(Beginning of Document excerpt)

3. μSR Spectrometers

μSR is a technology to study the micro-mechanism and magnetism of condensed matter by measuring the time spectrum of the muon depolarization in a sample. It can be used in any form of material and under many experimental conditions, such as high temperature, high pressure, extremely low temperature, high external electromagnetic fields, light irradiation, radiofrequency field, and other conditions. For different experiments, different spectrometer types are needed. The most commonly used μSR methods are TF (transverse field) μSR, LF (longitudinal field) μSR, ZF (zero field) μSR, RF (radio frequency) μSR, and LE (low energy) μSR. They also depend on muon beam types, either a DC beam such as at PSI/SμS and TRIUMF/CMMS, or a pulsed beam such as at ISIS and J-PARC/MUSE. Recently, the LE-μSR technique by using moderated slow or ultra-slow muons is a hotspot worldwide, and has very powerful applications in surface physics. For pulsed muon beams, as beam intensity goes higher and higher, the count rate limitation from the conventional detection technique based on plastic scintillators and photomultipliers (PMT) becomes a serious problem. Very large detector arrays, e.g., a few thousands of detector units, especially those based on SiPM (silicon photomultiplier) detectors become very attractive [14,15].

At EMuS, different μSR spectrometers are planned, but will be built up gradually. To facilitate μSR experiments with high magnetic field, the muon bunch chopping method, as used at ISIS/HiFi spectrometer, might be considered [16]. A μSR spectrometer prototype based on PMTs is under development. At the same time, the design of a full-scale super μSR spectrometer, based on the SiPM technique, is also under way. Both spectrometers are presented here.

3.1. μSR Spectrometer Prototype for EMuS

A μSR spectrometer usually includes parts: a detector array, a sample chamber, and an external magnetic field system, electronics and data acquisition system, control system, running monitoring software, and data processing software. The detector array can detect the positrons emitted by the muons decayed in a sample. The sample chamber and external magnetic field system can provide different sample conditions and the required magnetic field.

As shown in Figure 5, the spectrometer prototype has an array of 128 channels (front and rear, each 64 channels), and each channel consists of a plastic scintillator, light guide, and a PMT. In the integrated design, it includes the following parts: beam pipe, sample chamber (sample holder, cryostat), detector system (scintillators, degraders, light guides, PMTs), and magnetic coils (longitudinal field, 0–300 Gauss).

After detailed simulations, we have completed the integrated design and determined the parameters of key parts that are shown in the Figure 5. Some modules of the prototype are being tested at the ISIS muon source in collaboration.

3.2. Design of a Super-μSR Spectrometer

As mentioned earlier, although a high-intensity pulsed muon source has the advantage of detection efficiency, the count rate is limited by the detector system based on PMT. It can be solved by increasing the detector units and reducing the solid angle of a single detector. However, conventional PMT has a large size, and is expensive and very sensitive to magnetic fields. The recently developed SiPM detector has the property being very efficient in detection, compact, and cheap, thus, is considered a good candidate for future large array μSR spectrometers. It is insensitive to magnetic fields, and can be used under strong magnetic field (~10 Tesla). PSI and J-PARC have already developed new μSR spectrometers based on SiPM [14,15].

(End of Document excerpt)

Work request.
Return, verbatim, the passage of the μSR spectrometer excerpt between "A μSR spectrometer usually" and "field, 0–300 Gauss).", inclusive.

(Beginning of Extracted entries)

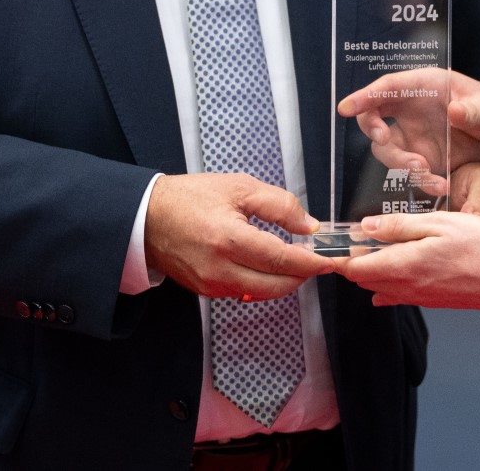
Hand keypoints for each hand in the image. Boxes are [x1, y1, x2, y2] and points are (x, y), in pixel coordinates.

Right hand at [145, 173, 332, 300]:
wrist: (147, 218)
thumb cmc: (191, 197)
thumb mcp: (238, 187)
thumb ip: (278, 205)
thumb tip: (309, 226)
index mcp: (228, 239)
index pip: (281, 259)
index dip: (311, 261)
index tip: (331, 260)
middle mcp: (220, 269)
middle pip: (276, 285)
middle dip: (302, 275)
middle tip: (319, 261)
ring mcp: (212, 285)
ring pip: (262, 292)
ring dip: (285, 281)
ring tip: (298, 261)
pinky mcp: (206, 291)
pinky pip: (245, 292)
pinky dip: (264, 282)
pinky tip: (271, 266)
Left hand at [330, 211, 479, 312]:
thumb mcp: (438, 223)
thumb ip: (399, 226)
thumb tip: (366, 227)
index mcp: (402, 265)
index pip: (354, 268)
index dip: (340, 255)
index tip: (334, 241)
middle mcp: (405, 287)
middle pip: (364, 280)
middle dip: (354, 261)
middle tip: (358, 236)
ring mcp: (419, 298)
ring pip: (380, 288)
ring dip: (373, 271)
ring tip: (380, 247)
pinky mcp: (433, 302)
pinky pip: (399, 296)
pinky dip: (390, 284)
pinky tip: (397, 271)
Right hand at [337, 68, 479, 187]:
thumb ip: (474, 109)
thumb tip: (454, 111)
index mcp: (425, 86)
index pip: (388, 86)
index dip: (365, 96)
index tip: (346, 108)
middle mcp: (412, 110)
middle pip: (375, 116)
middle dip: (373, 129)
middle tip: (385, 140)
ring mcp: (415, 137)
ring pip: (388, 150)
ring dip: (401, 163)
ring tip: (427, 172)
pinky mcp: (422, 160)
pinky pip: (409, 173)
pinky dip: (421, 181)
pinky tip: (442, 185)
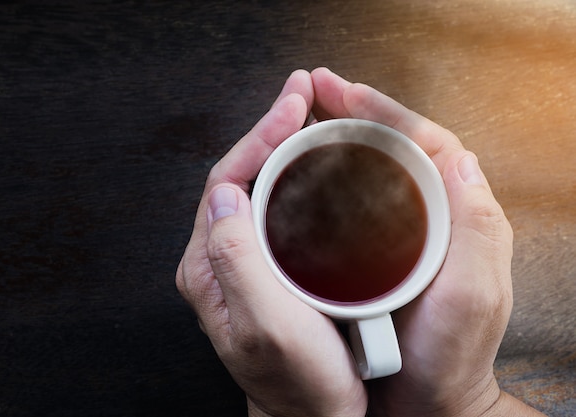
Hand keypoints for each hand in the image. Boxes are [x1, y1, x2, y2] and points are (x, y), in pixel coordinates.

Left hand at [176, 70, 367, 416]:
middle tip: (302, 95)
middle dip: (270, 129)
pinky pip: (276, 207)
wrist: (312, 414)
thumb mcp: (266, 326)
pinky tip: (318, 165)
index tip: (293, 107)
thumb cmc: (296, 381)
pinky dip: (296, 176)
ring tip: (310, 116)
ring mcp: (243, 260)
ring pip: (258, 186)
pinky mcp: (268, 265)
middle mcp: (220, 258)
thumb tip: (225, 194)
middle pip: (240, 174)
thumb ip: (237, 260)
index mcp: (210, 266)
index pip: (226, 180)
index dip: (259, 137)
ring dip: (282, 146)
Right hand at [310, 67, 544, 415]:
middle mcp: (432, 213)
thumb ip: (476, 229)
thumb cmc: (449, 355)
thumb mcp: (473, 296)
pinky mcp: (376, 249)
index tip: (343, 93)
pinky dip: (330, 178)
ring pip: (371, 167)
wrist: (424, 400)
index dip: (381, 110)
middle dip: (354, 112)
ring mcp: (401, 230)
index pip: (423, 140)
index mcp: (459, 213)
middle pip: (393, 145)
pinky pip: (353, 201)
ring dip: (339, 137)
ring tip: (305, 118)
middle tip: (316, 91)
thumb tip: (460, 160)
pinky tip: (304, 171)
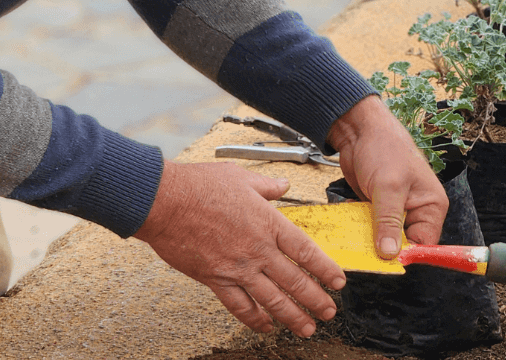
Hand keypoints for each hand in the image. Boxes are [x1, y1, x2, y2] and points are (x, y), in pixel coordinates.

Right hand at [134, 160, 344, 335]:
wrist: (167, 202)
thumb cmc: (201, 186)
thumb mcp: (242, 177)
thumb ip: (267, 185)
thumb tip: (283, 185)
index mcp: (268, 222)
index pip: (305, 251)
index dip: (325, 269)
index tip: (338, 281)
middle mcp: (258, 249)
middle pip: (295, 280)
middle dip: (316, 298)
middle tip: (329, 311)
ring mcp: (238, 267)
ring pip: (272, 299)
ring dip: (292, 316)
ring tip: (307, 328)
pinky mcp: (216, 279)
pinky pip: (240, 306)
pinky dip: (254, 320)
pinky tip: (265, 326)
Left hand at [328, 94, 447, 257]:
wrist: (360, 129)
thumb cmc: (384, 147)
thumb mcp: (388, 186)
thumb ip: (388, 222)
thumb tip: (389, 255)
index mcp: (431, 205)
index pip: (424, 244)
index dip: (406, 254)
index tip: (385, 260)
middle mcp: (417, 209)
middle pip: (403, 244)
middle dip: (384, 247)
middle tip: (366, 248)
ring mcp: (396, 209)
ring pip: (384, 238)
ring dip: (369, 238)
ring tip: (356, 233)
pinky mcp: (378, 208)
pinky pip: (371, 228)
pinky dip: (360, 228)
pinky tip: (351, 221)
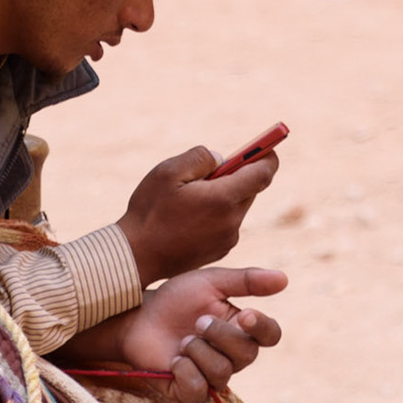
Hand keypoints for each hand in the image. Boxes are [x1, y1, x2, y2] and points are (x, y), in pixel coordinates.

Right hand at [117, 146, 278, 282]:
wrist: (135, 258)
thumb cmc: (149, 211)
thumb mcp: (169, 171)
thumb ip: (201, 157)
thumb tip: (222, 160)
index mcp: (223, 199)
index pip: (263, 173)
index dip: (268, 155)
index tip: (267, 144)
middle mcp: (232, 221)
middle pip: (251, 189)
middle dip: (239, 174)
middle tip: (214, 168)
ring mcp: (227, 239)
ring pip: (238, 206)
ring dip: (225, 194)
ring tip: (191, 195)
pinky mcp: (219, 251)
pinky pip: (228, 223)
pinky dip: (218, 212)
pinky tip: (189, 215)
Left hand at [120, 267, 286, 402]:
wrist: (139, 316)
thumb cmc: (177, 298)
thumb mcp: (210, 281)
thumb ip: (246, 280)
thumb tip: (284, 279)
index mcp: (242, 328)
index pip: (270, 335)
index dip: (262, 328)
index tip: (243, 315)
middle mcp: (232, 355)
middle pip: (247, 355)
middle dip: (220, 335)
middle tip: (198, 321)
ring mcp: (211, 375)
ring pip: (222, 373)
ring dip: (198, 351)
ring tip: (182, 340)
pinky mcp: (189, 391)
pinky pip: (199, 391)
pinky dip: (185, 372)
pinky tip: (174, 360)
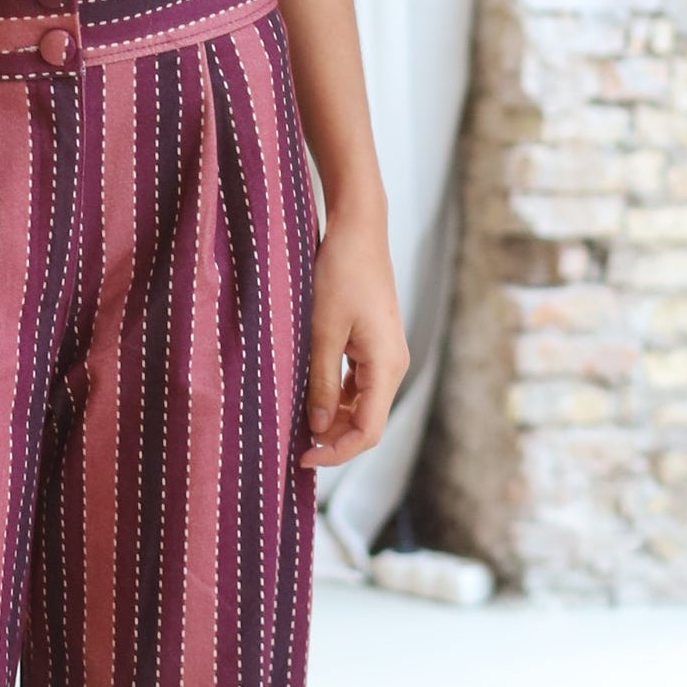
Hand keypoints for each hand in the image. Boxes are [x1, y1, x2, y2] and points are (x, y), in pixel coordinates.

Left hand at [299, 208, 408, 469]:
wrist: (358, 228)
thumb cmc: (340, 273)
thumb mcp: (322, 330)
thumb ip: (321, 382)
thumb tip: (317, 429)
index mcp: (387, 366)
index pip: (368, 431)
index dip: (336, 452)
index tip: (302, 458)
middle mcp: (393, 364)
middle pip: (367, 420)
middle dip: (333, 438)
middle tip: (293, 444)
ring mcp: (386, 352)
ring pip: (362, 402)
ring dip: (333, 416)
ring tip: (297, 422)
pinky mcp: (375, 341)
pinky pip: (359, 380)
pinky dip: (337, 393)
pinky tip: (310, 392)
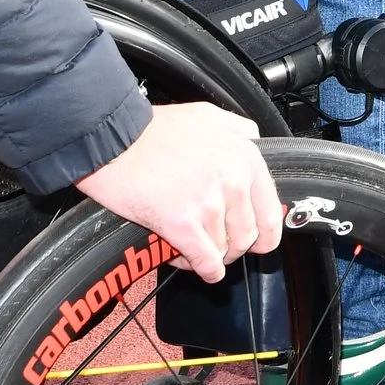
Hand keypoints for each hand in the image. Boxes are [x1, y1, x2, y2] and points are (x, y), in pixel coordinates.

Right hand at [73, 102, 281, 281]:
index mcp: (245, 157)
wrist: (114, 138)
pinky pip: (205, 261)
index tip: (256, 241)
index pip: (271, 212)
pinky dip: (201, 269)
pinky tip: (191, 264)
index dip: (265, 234)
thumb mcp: (209, 116)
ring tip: (194, 248)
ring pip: (224, 250)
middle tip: (219, 246)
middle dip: (234, 247)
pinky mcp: (182, 224)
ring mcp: (208, 204)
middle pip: (247, 236)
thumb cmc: (155, 128)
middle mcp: (233, 181)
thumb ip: (239, 130)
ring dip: (211, 255)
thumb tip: (253, 141)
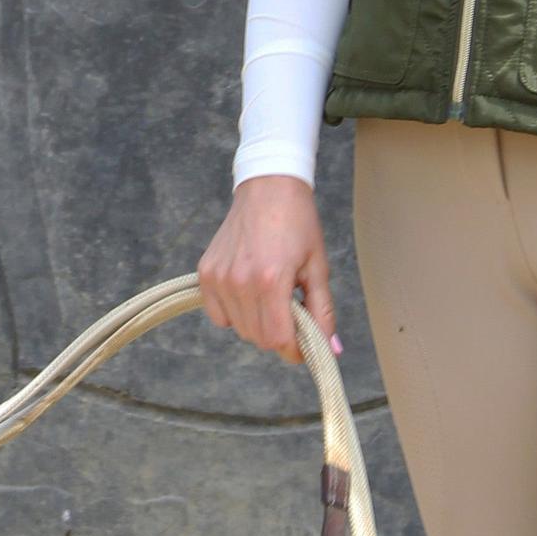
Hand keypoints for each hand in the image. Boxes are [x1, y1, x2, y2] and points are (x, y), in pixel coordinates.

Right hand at [196, 174, 339, 366]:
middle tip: (291, 312)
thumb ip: (322, 311)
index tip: (304, 343)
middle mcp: (240, 281)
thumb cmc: (297, 222)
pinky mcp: (206, 272)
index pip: (278, 340)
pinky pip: (218, 314)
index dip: (295, 349)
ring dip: (258, 324)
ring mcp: (219, 276)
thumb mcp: (317, 266)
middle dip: (279, 335)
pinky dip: (234, 313)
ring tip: (271, 295)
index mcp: (271, 280)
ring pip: (239, 328)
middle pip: (258, 338)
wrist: (269, 185)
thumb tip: (330, 349)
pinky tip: (248, 292)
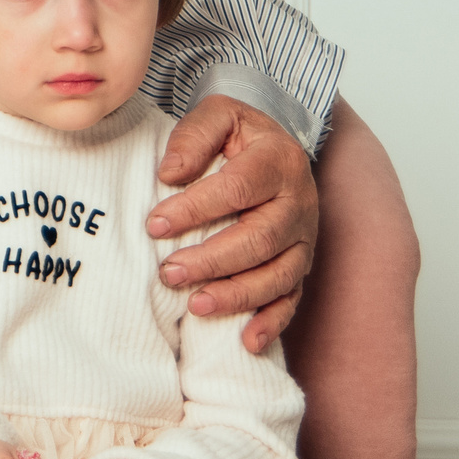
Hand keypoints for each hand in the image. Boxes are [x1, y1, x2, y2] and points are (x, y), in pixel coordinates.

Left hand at [151, 97, 318, 350]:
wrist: (275, 146)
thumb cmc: (238, 134)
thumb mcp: (218, 115)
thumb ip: (193, 136)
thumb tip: (168, 174)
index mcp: (279, 162)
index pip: (237, 189)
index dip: (194, 209)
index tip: (154, 224)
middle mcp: (299, 203)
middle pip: (259, 239)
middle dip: (211, 260)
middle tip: (168, 272)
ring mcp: (304, 239)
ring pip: (278, 275)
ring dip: (237, 295)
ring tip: (196, 305)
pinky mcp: (301, 265)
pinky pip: (293, 299)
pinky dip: (272, 323)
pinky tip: (247, 342)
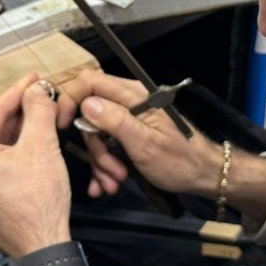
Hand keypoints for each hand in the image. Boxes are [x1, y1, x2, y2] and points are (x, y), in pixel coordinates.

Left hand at [0, 74, 71, 256]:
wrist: (40, 249)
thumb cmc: (37, 208)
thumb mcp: (42, 147)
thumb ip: (37, 111)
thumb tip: (36, 91)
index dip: (17, 92)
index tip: (32, 81)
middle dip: (17, 114)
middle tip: (40, 98)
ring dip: (15, 134)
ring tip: (39, 121)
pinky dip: (8, 156)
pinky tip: (29, 149)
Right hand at [56, 70, 224, 198]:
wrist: (202, 175)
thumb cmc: (180, 160)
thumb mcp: (144, 144)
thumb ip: (115, 121)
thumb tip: (87, 103)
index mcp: (134, 95)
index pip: (91, 81)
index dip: (71, 98)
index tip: (63, 124)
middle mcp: (130, 101)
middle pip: (91, 114)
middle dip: (95, 146)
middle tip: (110, 171)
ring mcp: (129, 118)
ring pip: (97, 134)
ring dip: (101, 161)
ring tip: (115, 182)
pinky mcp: (130, 134)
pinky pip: (107, 145)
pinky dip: (105, 165)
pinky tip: (107, 183)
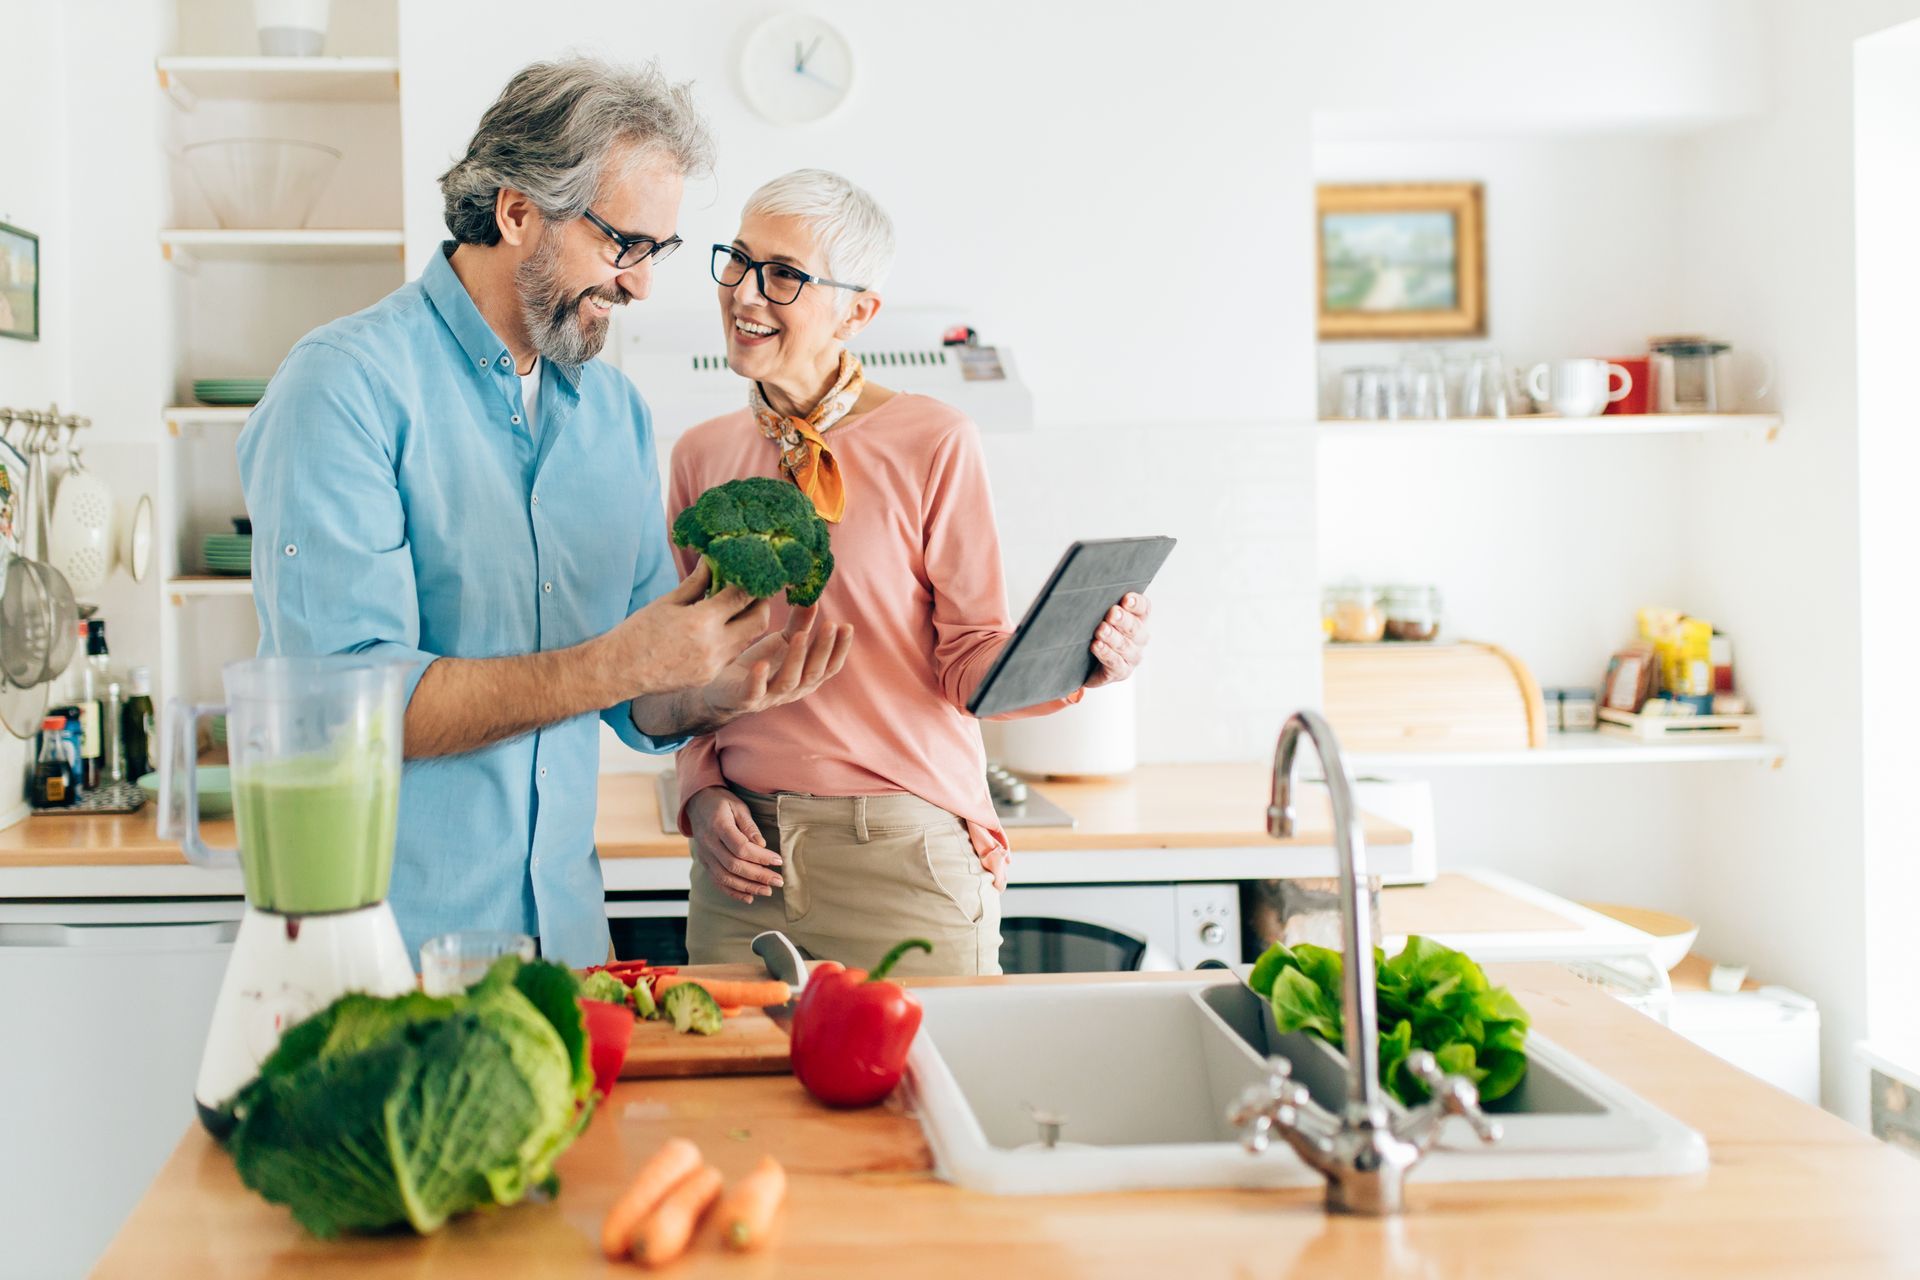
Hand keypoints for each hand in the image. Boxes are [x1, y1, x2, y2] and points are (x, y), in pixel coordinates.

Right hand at [599, 561, 771, 700]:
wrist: (618, 671)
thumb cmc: (638, 632)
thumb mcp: (668, 602)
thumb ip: (696, 582)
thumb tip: (712, 560)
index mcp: (702, 621)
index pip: (742, 596)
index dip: (752, 582)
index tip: (754, 571)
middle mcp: (714, 645)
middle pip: (759, 621)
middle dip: (761, 603)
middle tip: (754, 589)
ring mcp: (714, 665)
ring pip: (748, 639)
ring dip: (748, 622)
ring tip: (736, 607)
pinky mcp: (709, 677)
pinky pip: (732, 654)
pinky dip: (733, 639)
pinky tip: (720, 628)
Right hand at [686, 786, 783, 903]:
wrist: (696, 803)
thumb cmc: (721, 802)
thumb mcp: (737, 806)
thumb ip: (749, 826)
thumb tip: (761, 844)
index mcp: (718, 826)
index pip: (741, 847)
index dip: (761, 857)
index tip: (778, 861)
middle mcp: (709, 843)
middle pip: (734, 865)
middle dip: (758, 876)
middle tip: (778, 881)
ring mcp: (705, 855)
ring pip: (725, 877)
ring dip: (748, 887)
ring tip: (767, 891)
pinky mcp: (704, 862)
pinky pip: (717, 881)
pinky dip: (733, 892)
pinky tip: (749, 897)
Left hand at [700, 605, 854, 724]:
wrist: (723, 690)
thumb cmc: (759, 664)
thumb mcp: (781, 642)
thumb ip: (799, 624)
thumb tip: (812, 597)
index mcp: (805, 677)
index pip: (829, 666)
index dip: (839, 649)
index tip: (847, 627)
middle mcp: (792, 690)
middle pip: (813, 672)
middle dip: (823, 649)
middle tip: (830, 625)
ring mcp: (769, 696)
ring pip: (788, 681)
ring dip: (796, 659)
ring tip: (800, 636)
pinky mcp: (744, 699)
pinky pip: (753, 692)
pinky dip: (758, 680)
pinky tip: (761, 665)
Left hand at [1084, 593, 1151, 687]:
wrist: (1088, 664)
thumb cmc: (1096, 632)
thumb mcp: (1101, 615)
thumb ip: (1102, 603)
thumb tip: (1090, 587)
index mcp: (1138, 620)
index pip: (1143, 608)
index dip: (1136, 603)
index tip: (1126, 598)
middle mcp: (1139, 638)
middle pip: (1135, 627)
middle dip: (1122, 619)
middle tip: (1112, 613)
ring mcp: (1132, 656)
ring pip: (1124, 645)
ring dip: (1112, 637)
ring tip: (1101, 630)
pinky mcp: (1122, 672)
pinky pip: (1115, 662)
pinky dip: (1106, 653)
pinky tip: (1096, 646)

(End of Extracted entries)

The completed task.
A μSR spectrometer usually includes parts: a detector array, a sample chamber, and an external magnetic field system, electronics and data acquisition system, control system, running monitoring software, and data processing software. The detector array can detect the positrons emitted by the muons decayed in a sample. The sample chamber and external magnetic field system can provide different sample conditions and the required magnetic field.

As shown in Figure 5, the spectrometer prototype has an array of 128 channels (front and rear, each 64 channels), and each channel consists of a plastic scintillator, light guide, and a PMT. In the integrated design, it includes the following parts: beam pipe, sample chamber (sample holder, cryostat), detector system (scintillators, degraders, light guides, PMTs), and magnetic coils (longitudinal field, 0–300 Gauss).